:: PROBLEM DESCRIPTION ::
Put the lines below, from the line with "order: Hymenoptera" to the line with "family: Plantaginaceae", into a Markdown table with the columns Row and Line, numbering the rows. Leave out blank lines and pictures.

:: DATA SUPPLIED ::
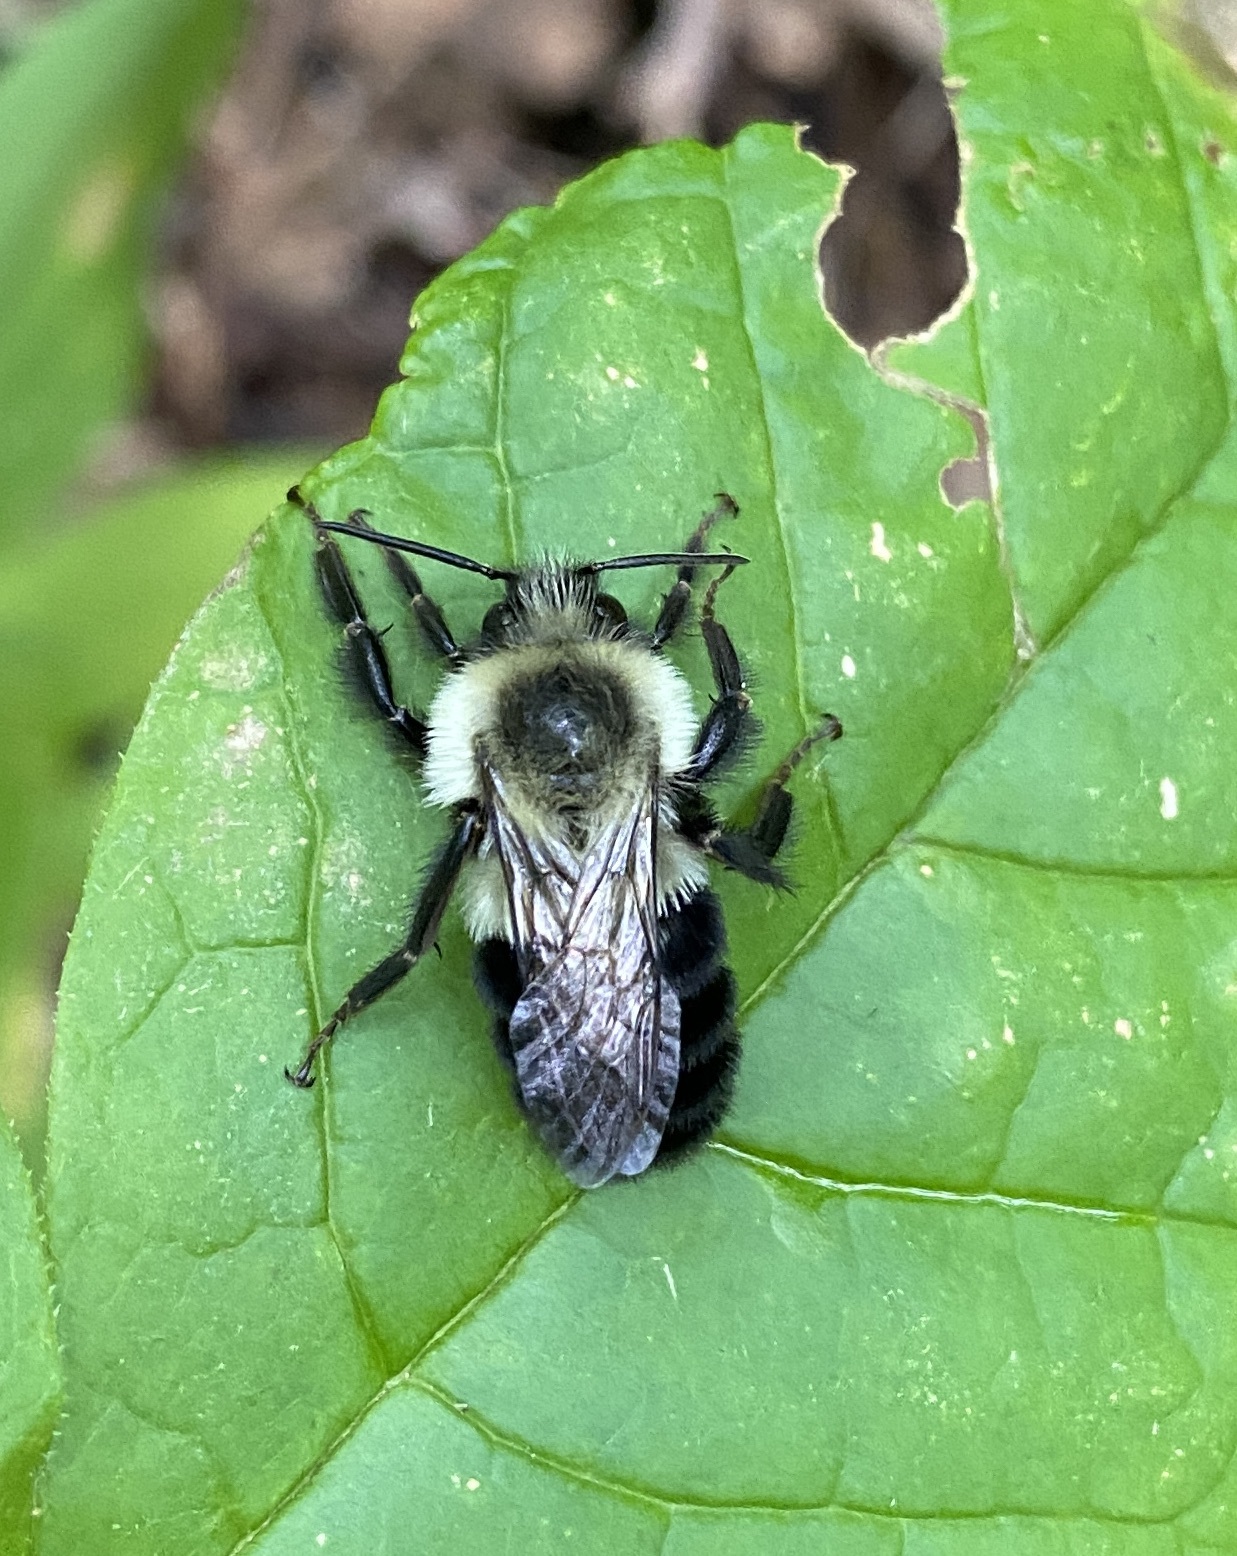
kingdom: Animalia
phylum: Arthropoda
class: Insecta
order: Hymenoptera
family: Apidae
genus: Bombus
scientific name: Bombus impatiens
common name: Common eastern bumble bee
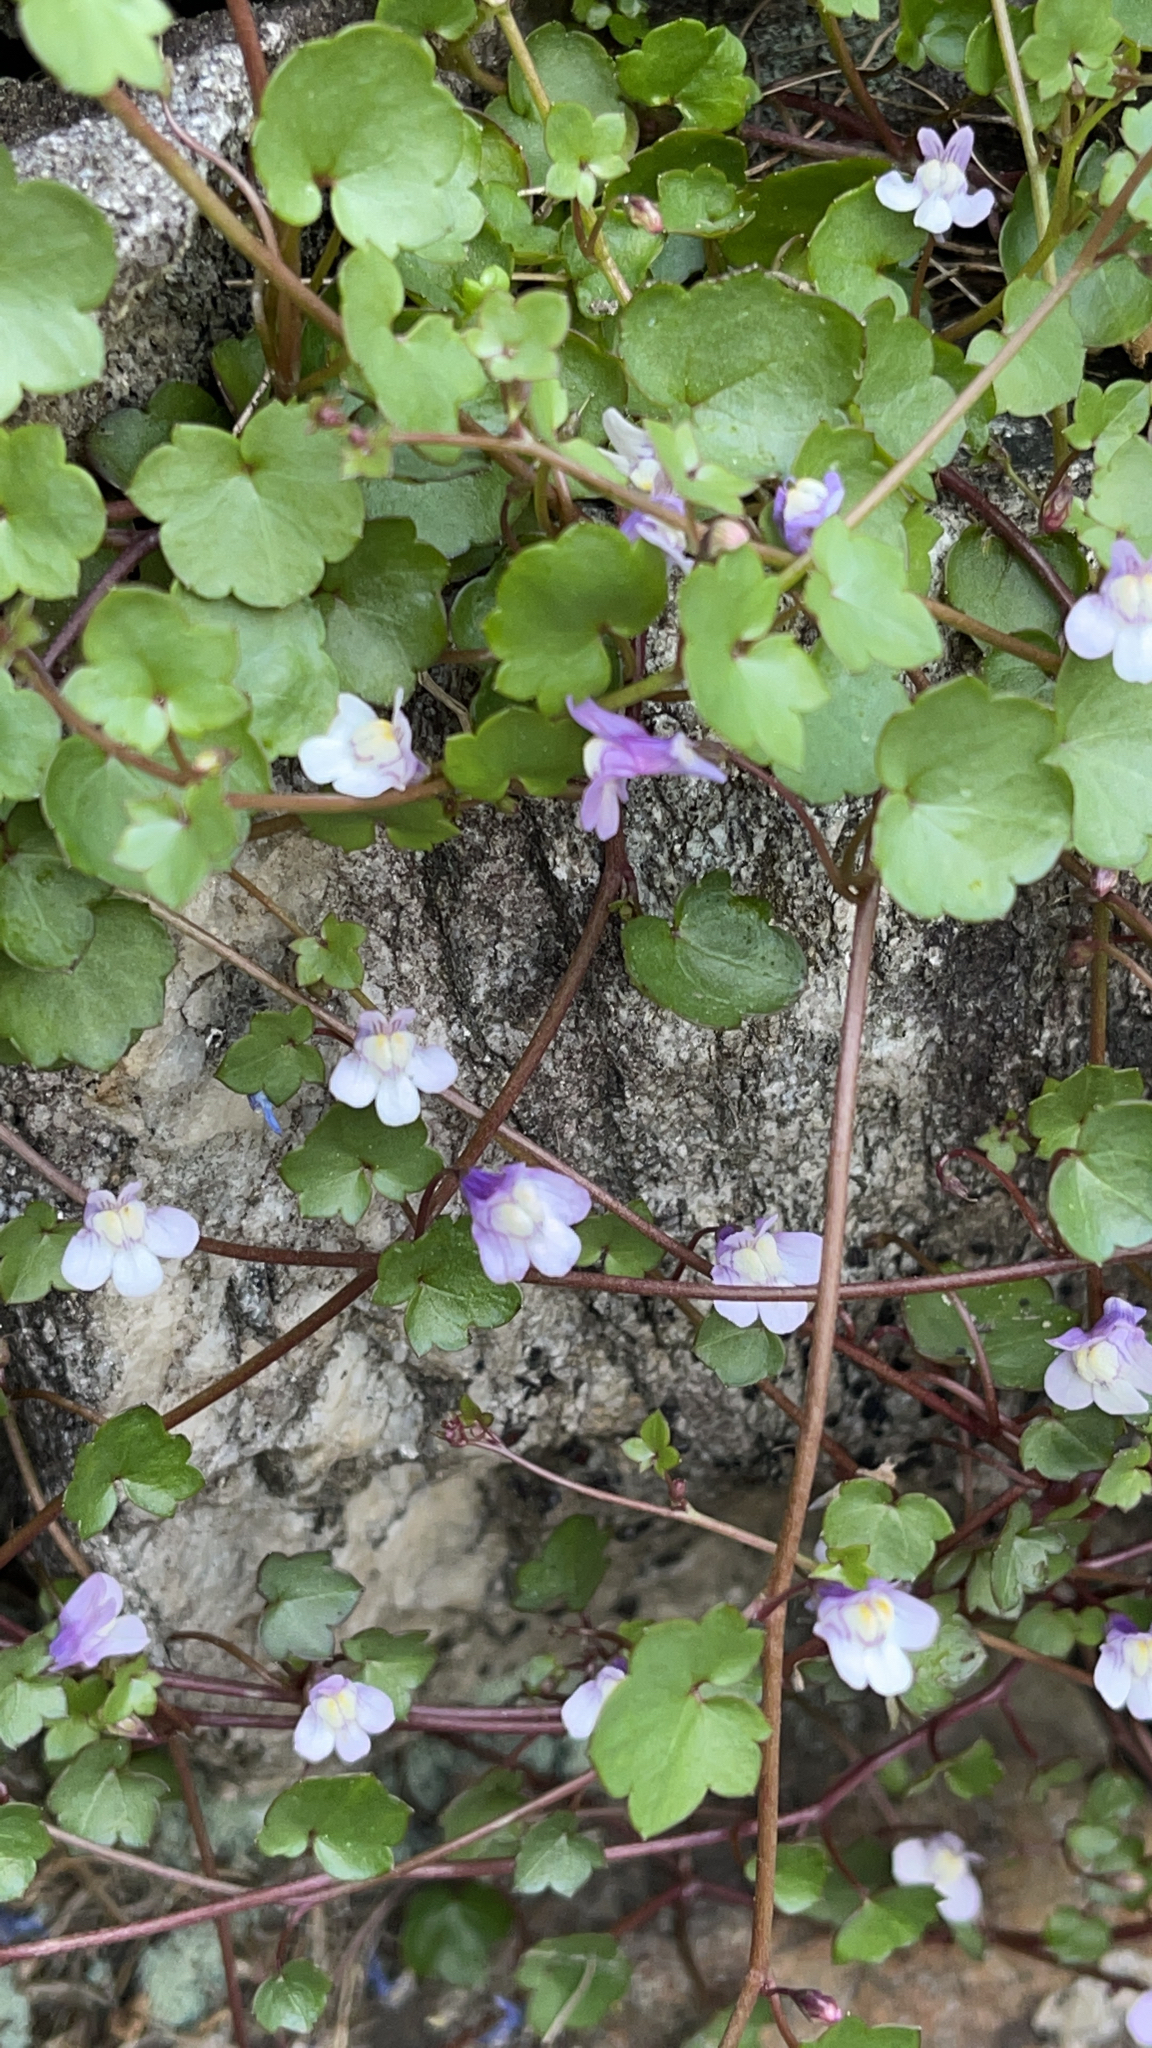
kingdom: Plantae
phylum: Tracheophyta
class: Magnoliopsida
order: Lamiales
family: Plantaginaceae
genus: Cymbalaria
* * *
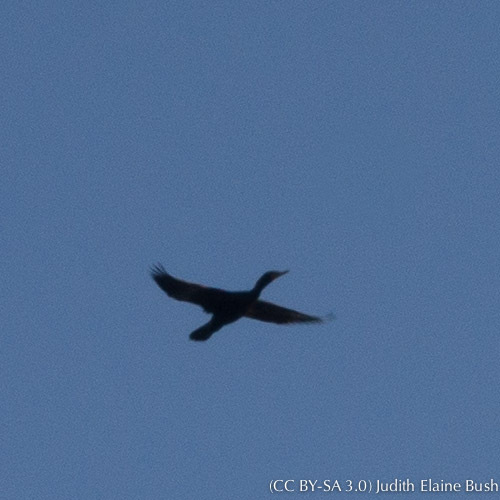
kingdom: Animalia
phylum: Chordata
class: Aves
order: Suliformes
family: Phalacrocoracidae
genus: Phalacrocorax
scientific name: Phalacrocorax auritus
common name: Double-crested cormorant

:: EXERCISE RESPONSE ::
| Row | Line |
|---|---|
| 1 | order: Hymenoptera |
| 2 | family: Apidae |
| 3 | genus: Bombus |
| 4 | scientific name: Bombus impatiens |
| 5 | common name: Common eastern bumble bee |
| 6 | kingdom: Plantae |
| 7 | phylum: Tracheophyta |
| 8 | class: Magnoliopsida |
| 9 | order: Lamiales |
| 10 | family: Plantaginaceae |